Au dernier cours, les élèves qui ont déjà pris le précédent s’interrogent : fera-t-on seulement du répertoire sur cette heure ? Je les sens un peu déçues ou désarçonnées par le flottement que j’imaginais être la seule à ressentir. Je ne sais pas trop quoi faire de cette heure de cours. Comme les élèves dansent déjà depuis plus d’une heure (depuis trois, même, pour certaines), je trouve un peu idiot de recommencer un échauffement à la barre.

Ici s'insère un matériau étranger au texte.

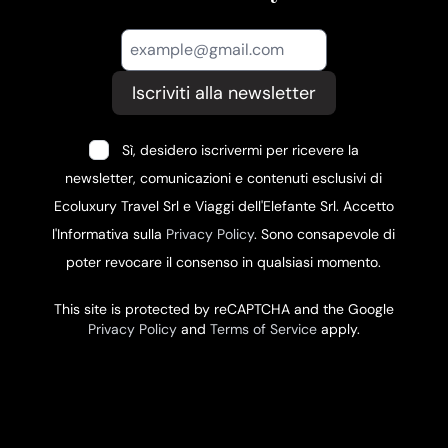
Iscriviti alla newsletter
Sì, desidero iscrivermi per ricevere la
newsletter, comunicazioni e contenuti esclusivi di
Ecoluxury Travel Srl e Viaggi dell'Elefante Srl. Accetto
l'Informativa sulla
Privacy Policy
. Sono consapevole di
poter revocare il consenso in qualsiasi momento.
This site is protected by reCAPTCHA and the Google
Privacy Policy
and
Terms of Service
apply.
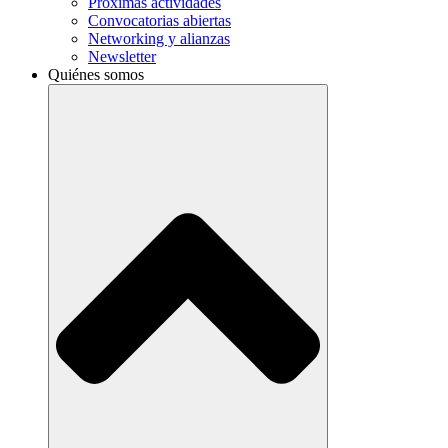
Próximas actividades
Convocatorias abiertas
Networking y alianzas
Newsletter
Quiénes somos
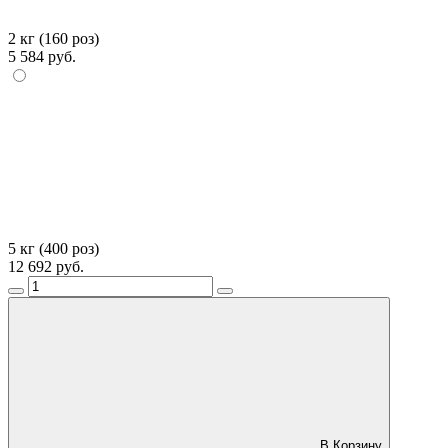
2 кг (160 роз)
5 584 руб.
5 кг (400 роз)
12 692 руб.
В Корзину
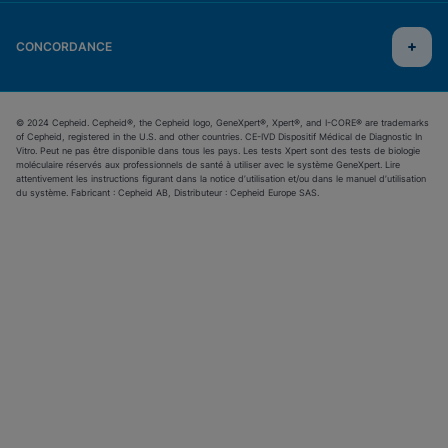
CONCORDANCE
© 2024 Cepheid. Cepheid®, the Cepheid logo, GeneXpert®, Xpert®, and I-CORE® are trademarks
of Cepheid, registered in the U.S. and other countries. CE-IVD Dispositif Médical de Diagnostic In
Vitro. Peut ne pas être disponible dans tous les pays. Les tests Xpert sont des tests de biologie
moléculaire réservés aux professionnels de santé à utiliser avec le système GeneXpert. Lire
attentivement les instructions figurant dans la notice d’utilisation et/ou dans le manuel d’utilisation
du système. Fabricant : Cepheid AB, Distributeur : Cepheid Europe SAS.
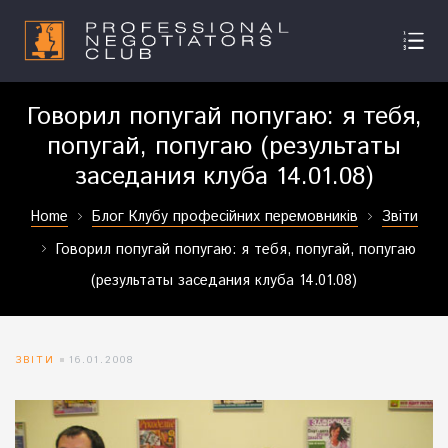
Говорил попугай попугаю: я тебя,
попугай, попугаю (результаты
заседания клуба 14.01.08)
Home
Блог Клубу професійних перемовників
Звіти
Говорил попугай попугаю: я тебя, попугай, попугаю
(результаты заседания клуба 14.01.08)
ЗВІТИ
16.01.2008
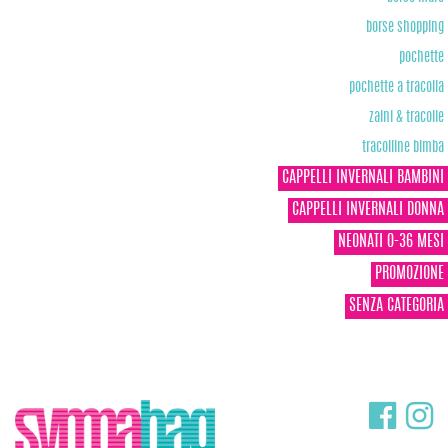
borse shopping
pochette
pochette a tracolla
zaini & tracolle
tracolline bimba
CAPPELLI INVERNALI BAMBINI
CAPPELLI INVERNALI DONNA
NEONATI 0-36 MESI
PROMOZIONE
SENZA CATEGORIA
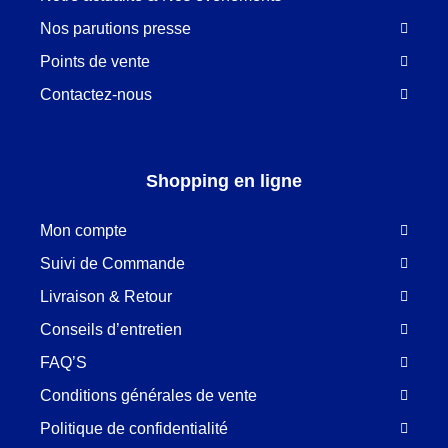
Nos parutions presse
Points de vente
Contactez-nous
Shopping en ligne
Mon compte
Suivi de Commande
Livraison & Retour
Conseils d’entretien
FAQ’S
Conditions générales de vente
Politique de confidentialité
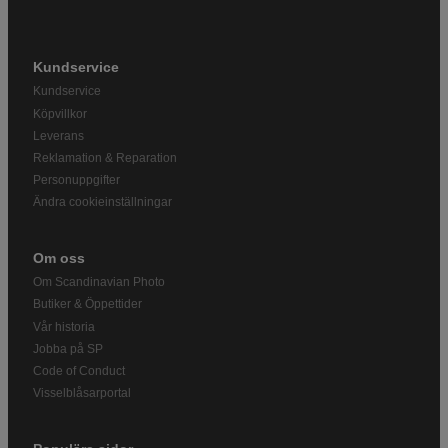
Kundservice
Kundservice
Köpvillkor
Leverans
Reklamation & Reparation
Personuppgifter
Ändra cookieinställningar
Om oss
Om Scandinavian Photo
Butiker & Öppettider
Vår historia
Jobba på SP
Code of Conduct
Visselblåsarportal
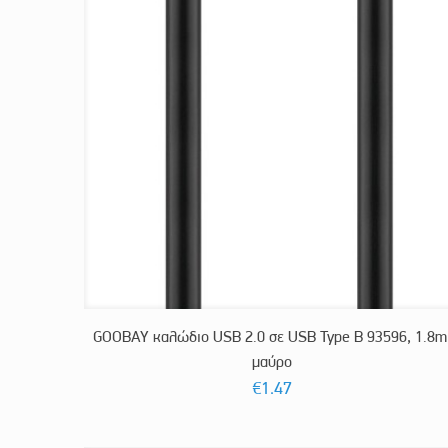
GOOBAY καλώδιο USB 2.0 σε USB Type B 93596, 1.8m
μαύρο
€
1.47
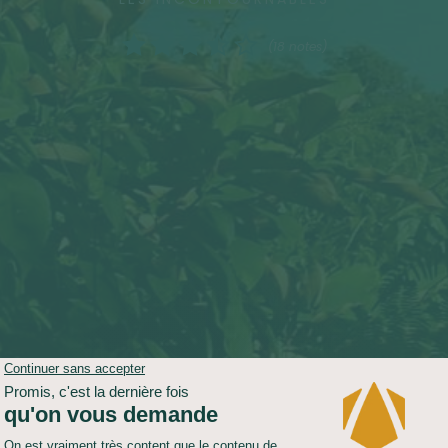
(18 notes)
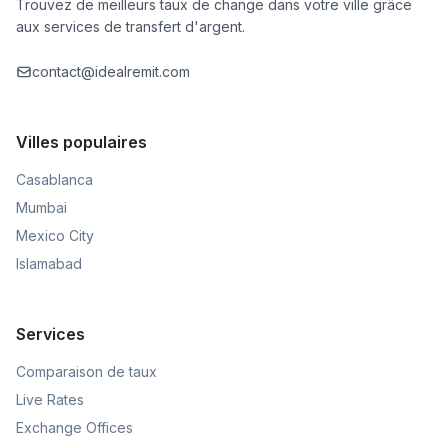
Trouvez de meilleurs taux de change dans votre ville grâce
aux services de transfert d'argent.
contact@idealremit.com
Villes populaires
Casablanca
Mumbai
Mexico City
Islamabad
Services
Comparaison de taux
Live Rates
Exchange Offices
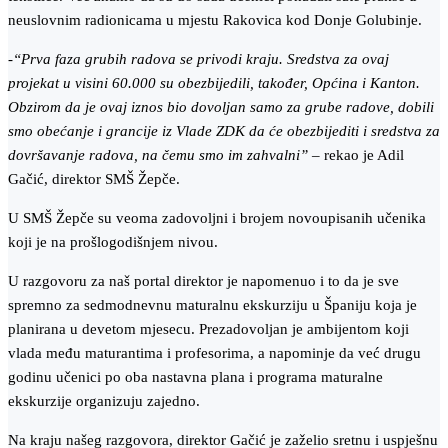
neuslovnim radionicama u mjestu Rakovica kod Donje Golubinje.
-“Prva faza grubih radova se privodi kraju. Sredstva za ovaj
projekat u visini 60.000 su obezbijedili, također, Općina i Kanton.
Obzirom da je ovaj iznos bio dovoljan samo za grube radove, dobili
smo obećanje i grancije iz Vlade ZDK da će obezbijediti i sredstva za
dovršavanje radova, na čemu smo im zahvalni”
– rekao je Adil
Gačić, direktor SMŠ Žepče.
U SMŠ Žepče su veoma zadovoljni i brojem novoupisanih učenika
koji je na prošlogodišnjem nivou.
U razgovoru za naš portal direktor je napomenuo i to da je sve
spremno za sedmodnevnu maturalnu ekskurziju u Španiju koja je
planirana u devetom mjesecu. Prezadovoljan je ambijentom koji
vlada među maturantima i profesorima, a napominje da već drugu
godinu učenici po oba nastavna plana i programa maturalne
ekskurzije organizuju zajedno.
Na kraju našeg razgovora, direktor Gačić je zaželio sretnu i uspješnu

Alors je teste diverses formules : une heure trente de « milieu » (les élèves sont généralement épuisées avant la fin), le travail d’une variation du répertoire (même chose, et après deux séances sur la même variation, je sens l’enthousiasme s’essouffler), un travail technique sur une difficulté spécifique (comme les fouettés) ou un mélange des trois. J’ai voulu être attentive à leurs envies et travailler sur ce qui les enthousiasmait, mais cette liberté est en passe d’être perçue comme une errance, un manque de guidage. Il faut que j’y remédie — après les vacances, je n’ai pas les ressources nécessaires en cette fin décembre. Alors j’écoute encore une fois les besoins exprimés et j’improvise un cours de renforcement musculaire et barre au sol. Elles veulent progresser techniquement, sentent qu’il leur manque de la force, de la souplesse (mais surtout de la force) pour monter les jambes plus haut.
Plutôt que d’enchaîner les exercices, je profite de leur maturité et du petit effectif pour leur faire identifier quelques sensations que j’ai découvertes ces dernières années en cours de stretching postural : engager les ischio-jambiers et appuyer dans les orteils pour soulager les mollets dans les relevés, utiliser les adducteurs pour continuer la spirale de l’en-dehors… Certaines s’étonnent, sentent un réel changement, d’autres l’intuitionnent, le perçoivent par intermittence ; une seule élève bute sur une proprioception qui ne lui renvoie aucune des sensations recherchées, ou alors de manière si hésitante que je la soupçonne d’acquiescer à quelque chose qui n’a pour elle aucune réalité corporelle.
American History x : la violence des images / la violence dont on ne se dépêtre pas, même quand on est décidé à s’en sortir / la violence rémanente. À plusieurs reprises, je m’y dérobe, détourne le regard pour ne pas voir, crie en miniature pour ne pas entendre. Bien après le visionnage, à retardement, je prends conscience qu’il faut continuer à bander pour violer, à quel point c’est tordu.